Mrs Harris Goes to Paris
Adapted from Paul Gallico’s 1958 novel, Mrs ‘Arris Goes to Paris, Anthony Fabian’s Mrs Harris Goes to Paris dispenses with its source’s titular colloquialism but preserves its airy, charming irresistibility in a neatly wrapped, nostalgic bonne bouche of entertainment, providing the perfect temporary antidote to an age of anxiety.
Ada Harris (Lesley Manville), a widowed charwoman based in Battersea, falls in love at first sight with a Christian Dior dress, recently purchased by an aristocratic client of hers who, when asked by Harris for the delivery of overdue payments for her services, responds in deflection, “we’ve had to tighten our belts so much recently it’s a miracle we can breathe!”. Harris, frequently described as something of a dreamer, sets her sights on buying such a dress. In this transcendent vein, the film is imbued with an almost disarmingly effective pathos, where it begins to become something more than promised; a fairytale about life after love.

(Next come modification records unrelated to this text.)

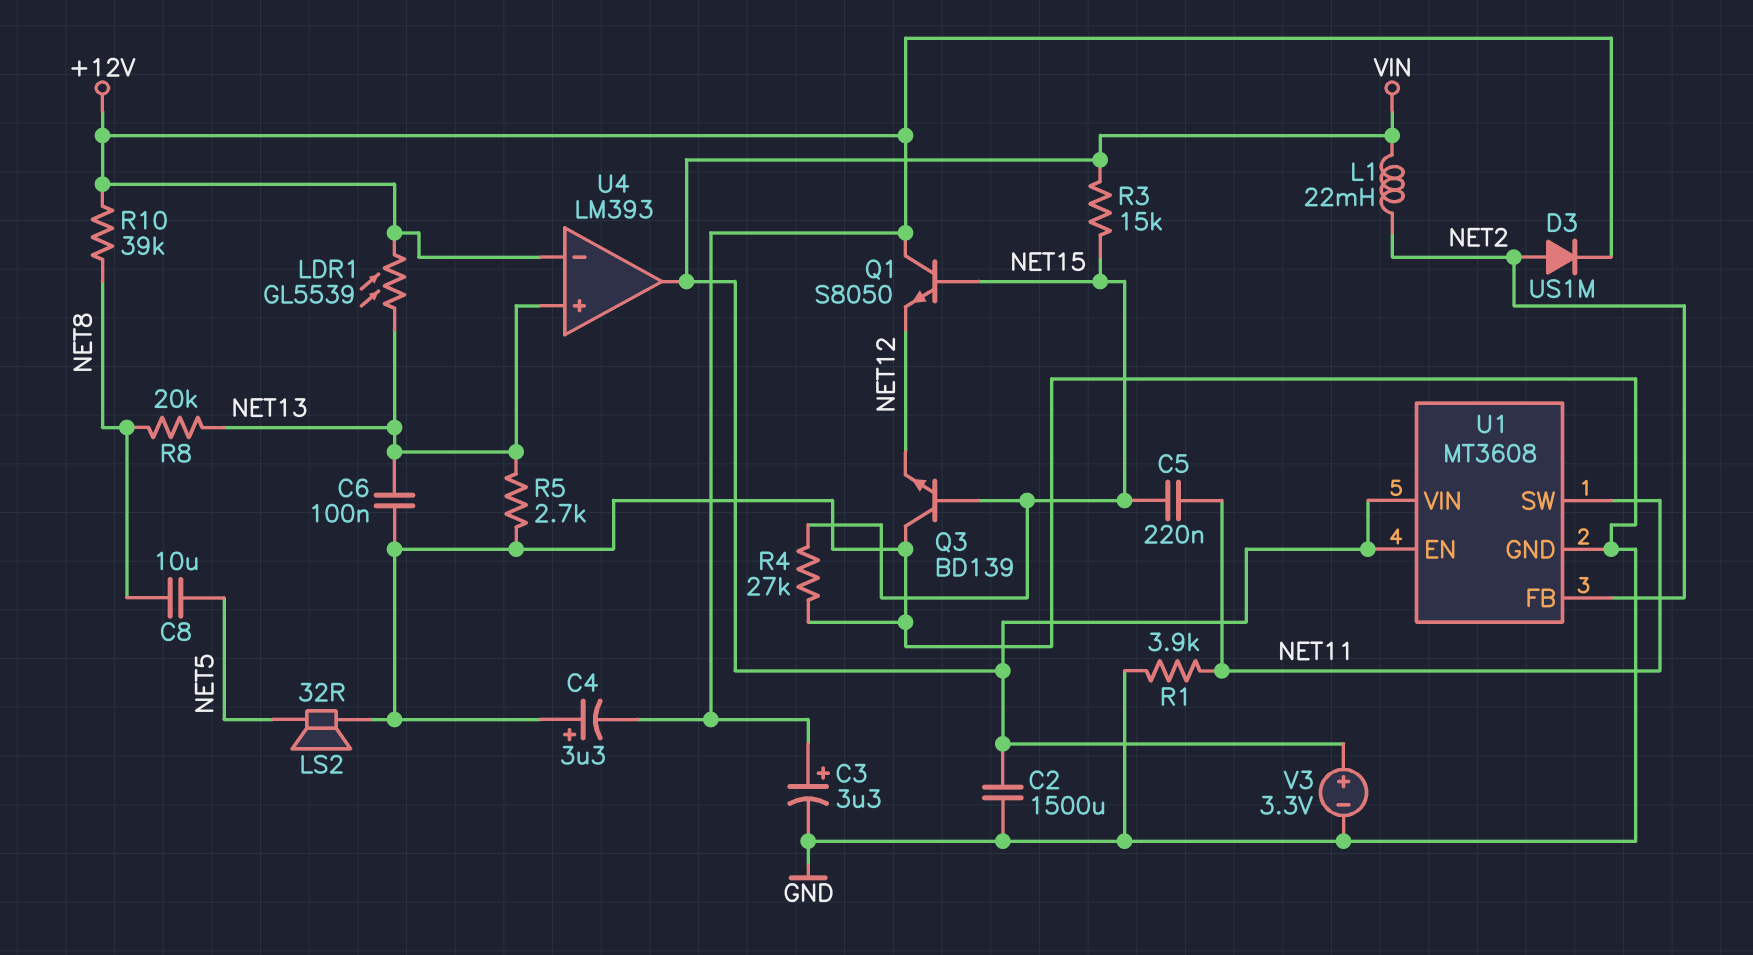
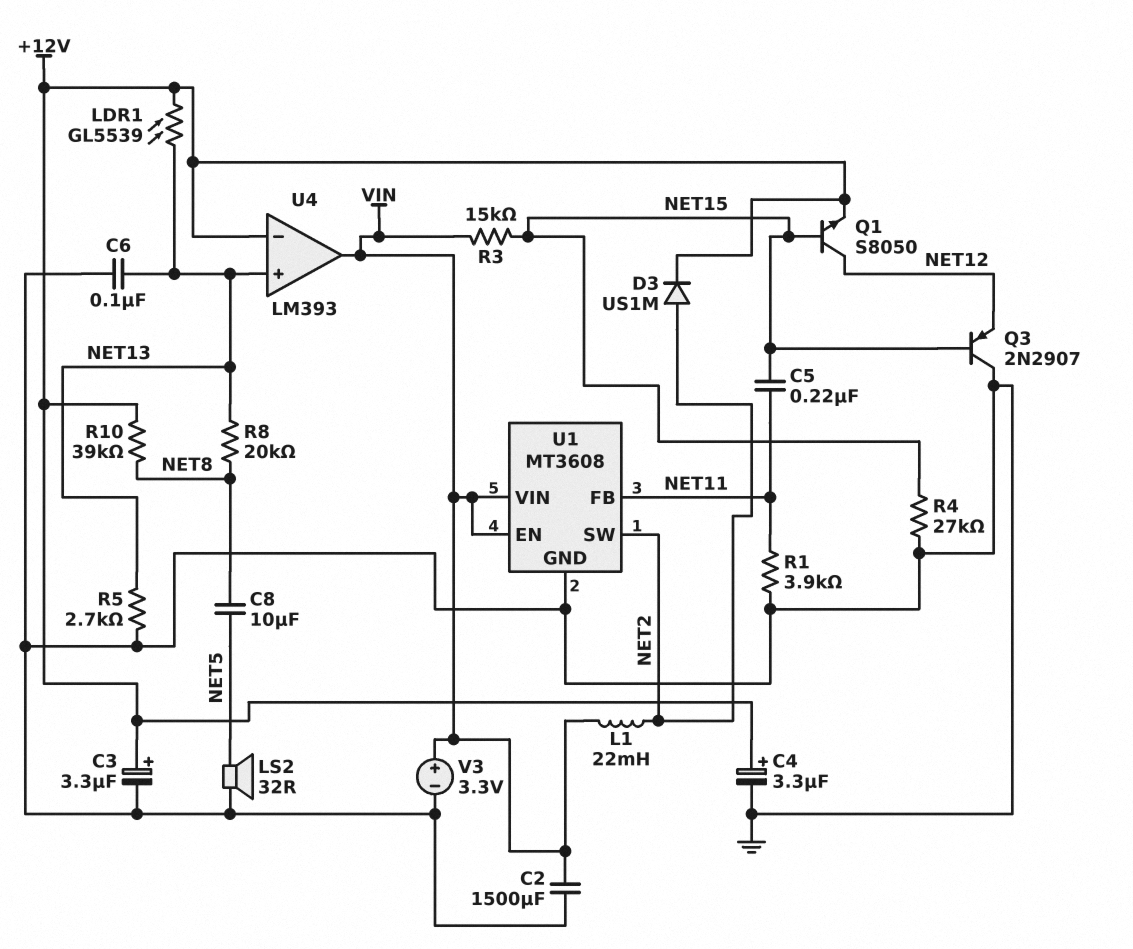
C4: 3.3uF (plus GND, minus +12V) -> 3.3uF (plus +12V, minus GND)
Q1: NPN S8050 (B NET15, C +12V, E NET12) -> NPN S8050 (B NET15, C NET12, E +12V)
Q3: NPN BD139 (B NET15, C GND, E NET12) -> PNP 2N2907 (B NET15, C GND, E NET12)
U1 pin FB: NET2 -> NET11
U1 pin SW: NET11 -> NET2

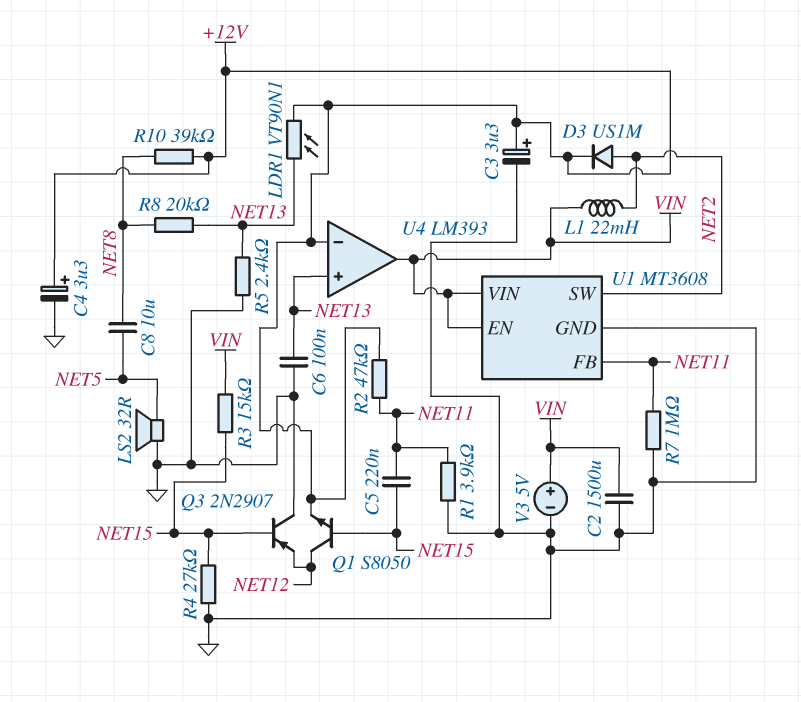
LDR1: GL5539 (+12V, NET13) -> VT90N1 (+12V, NET13)
R2: none -> 47k (+12V, NET11)
R5: 2.7k (GND, NET13) -> 2.4k (GND, NET13)
R7: none -> 1M (GND, NET11)
V3: 3.3V (plus VIN, minus GND) -> 5V (plus VIN, minus GND)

Through a combination of frugality and lucky breaks, Harris is able to gather the funds to travel to Paris, with her sights on landing a taste of the Parisian vogue. Naturally unfamiliar with convention, she expects to purchase a dress and leave for London the same day. Instead, she happens upon a showing of Dior’s 10th-anniversary collection and is greeted with frosty contempt by Dior director, Claudine (a typically icy Isabelle Huppert) as she ushers in a procession of Lords, Ladies and Marquises. Apocalyptic financial forecasts for the company, however, mean that they are unable to decline Harris’s offer of quick cash, no matter the class of the pocket it is plucked from. She is warmly befriended by a series of subscribers to the haute couture elite: Marquis de Chassagne (Lambert Wilson), also a widow, offers to accompany her to the showing, Natasha (Alba Baptista) “the face of Dior”, takes her under her peacock wing and André (Lucas Bravo), takes Harris into his home while she waits for her dress to be fitted.
The firmness of Huppert’s performance is very knowingly juxtaposed by the warmth of Manville’s, whose resplendent, glowing portrayal is the shining element which helps one suspend their disbelief at a story which is, at heart, a fairytale. The casting of Manville appears to be a playful nod and a wink to Paul Thomas Anderson’s Phantom Thread, a film which illuminates the world of 1950s haute couture by very different means. While Phantom Thread was almost gothic in its realisation of this world, Mrs Harris Goes to Paris is more akin to the nostalgic effervescence of The Marvelous Mrs Maisel.
The fantastical plot unfurls against a backdrop of a garbage collector’s strike, and general civil unrest in the city of Paris; the uncollected, rotting waste that decorates the city a somewhat grounding contrast to production design which is otherwise filled with crisp, aesthetic splendour and pinpoint recreations of 1950s Dior gowns.
Jason Isaacs and Ellen Thomas are luminous as the cornerstones of Harris’s Battersea social circle and are perhaps a little underused in a film which is otherwise unbothered about giving its audience exactly what it wants. But Manville’s dramatic shoulders are more than broad enough to carry the weight left by their absence for swathes of the film.
In a world of perpetual, growing uncertainty, a film like Mrs Harris Goes to Paris isn’t just welcome, it is necessary.
Matthew McMillan
Mrs Harris Goes to Paris is released nationwide on 30th September 2022.